In its updated report released on Tuesday, K-Research predicts that banks’ lending growth this year will be primarily driven by business loans, which are now anticipated to grow by 1.5%, up from the earlier forecast of 0.9-1.7%. Conversely, consumer loans are expected to experience minimal growth, rising only by 0.3%, down from a previous projection of 3-3.7%.
Auto hire-purchase loans are expected to decline by 5.5% this year, a notable reduction from the earlier forecast of 1-2% growth.
However, other consumer loan products, such as mortgages, credit cards, and personal loans, are projected to see growth rates of 1.2%, 2.2%, and 3%, respectively, according to the research firm.
Kanjana Chockpisansin, head of banking and financial sector research at K-Research, noted that Thai banks have recorded weak loan growth this year, reflecting the sluggish economy and high levels of household debt in the country.
The downgrade is largely due to a slowdown in retail loan growth, which constitutes 36.8% of the industry’s total outstanding loans. This decline is primarily driven by auto loans, which are set to shrink for the second consecutive year, she added.
Demand for auto loans during the first half of this year fell short of expectations, and this trend is anticipated to persist in the latter half. A price war in the automotive sector, particularly among Chinese battery electric vehicle (EV) brands, has led consumers to delay purchasing decisions as they wait for reduced EV prices.
“Weaker debt repayment abilities within the household sector are another critical factor contributing to the drop in consumer loan growth this year. Buyers of internal combustion engine vehicles and individuals considering properties priced between 3-5 million baht are facing higher loan rejection rates,” Ms. Kanjana explained.
Thailand’s escalating household debt is expected to further limit consumer access to loans, especially for major purchases like vehicles and homes. K-Research forecasts that the household debt-to-GDP ratio will slightly decrease to 90.7% this year from 91.4% last year, in light of anticipated GDP growth.
Ms.

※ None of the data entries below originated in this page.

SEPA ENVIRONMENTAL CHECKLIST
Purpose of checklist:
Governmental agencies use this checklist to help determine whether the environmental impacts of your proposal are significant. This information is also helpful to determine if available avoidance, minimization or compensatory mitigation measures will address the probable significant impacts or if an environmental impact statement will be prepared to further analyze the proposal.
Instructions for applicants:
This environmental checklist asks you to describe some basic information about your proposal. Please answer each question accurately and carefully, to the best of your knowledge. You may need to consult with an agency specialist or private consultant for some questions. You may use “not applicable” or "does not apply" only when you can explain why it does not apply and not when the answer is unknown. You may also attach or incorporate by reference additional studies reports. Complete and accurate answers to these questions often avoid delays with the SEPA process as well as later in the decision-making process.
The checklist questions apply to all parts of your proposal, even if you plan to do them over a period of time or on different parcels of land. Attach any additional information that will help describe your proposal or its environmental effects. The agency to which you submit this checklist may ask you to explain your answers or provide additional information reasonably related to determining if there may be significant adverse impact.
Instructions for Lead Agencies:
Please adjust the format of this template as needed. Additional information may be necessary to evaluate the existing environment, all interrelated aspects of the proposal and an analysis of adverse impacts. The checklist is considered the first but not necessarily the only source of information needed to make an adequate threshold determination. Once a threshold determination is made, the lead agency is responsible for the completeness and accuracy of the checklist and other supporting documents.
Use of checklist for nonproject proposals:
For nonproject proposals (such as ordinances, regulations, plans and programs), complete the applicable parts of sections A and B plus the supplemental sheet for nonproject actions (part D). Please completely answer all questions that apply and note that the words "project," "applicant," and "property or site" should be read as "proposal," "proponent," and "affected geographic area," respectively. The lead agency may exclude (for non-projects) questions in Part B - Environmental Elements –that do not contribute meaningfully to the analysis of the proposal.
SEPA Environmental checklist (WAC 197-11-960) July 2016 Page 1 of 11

Kanjana stated that banks’ more stringent lending criteria, as a response to increased credit risk among both retail and business borrowers, will further restrict new loan approvals.
In the second quarter, total outstanding loans within the banking sector decreased by 0.2% year-on-year. Specifically, business loans fell by 1.3%, while consumer loans dropped by 0.03%. Meanwhile, government loans and business loans experienced higher repayment rates, according to K-Research.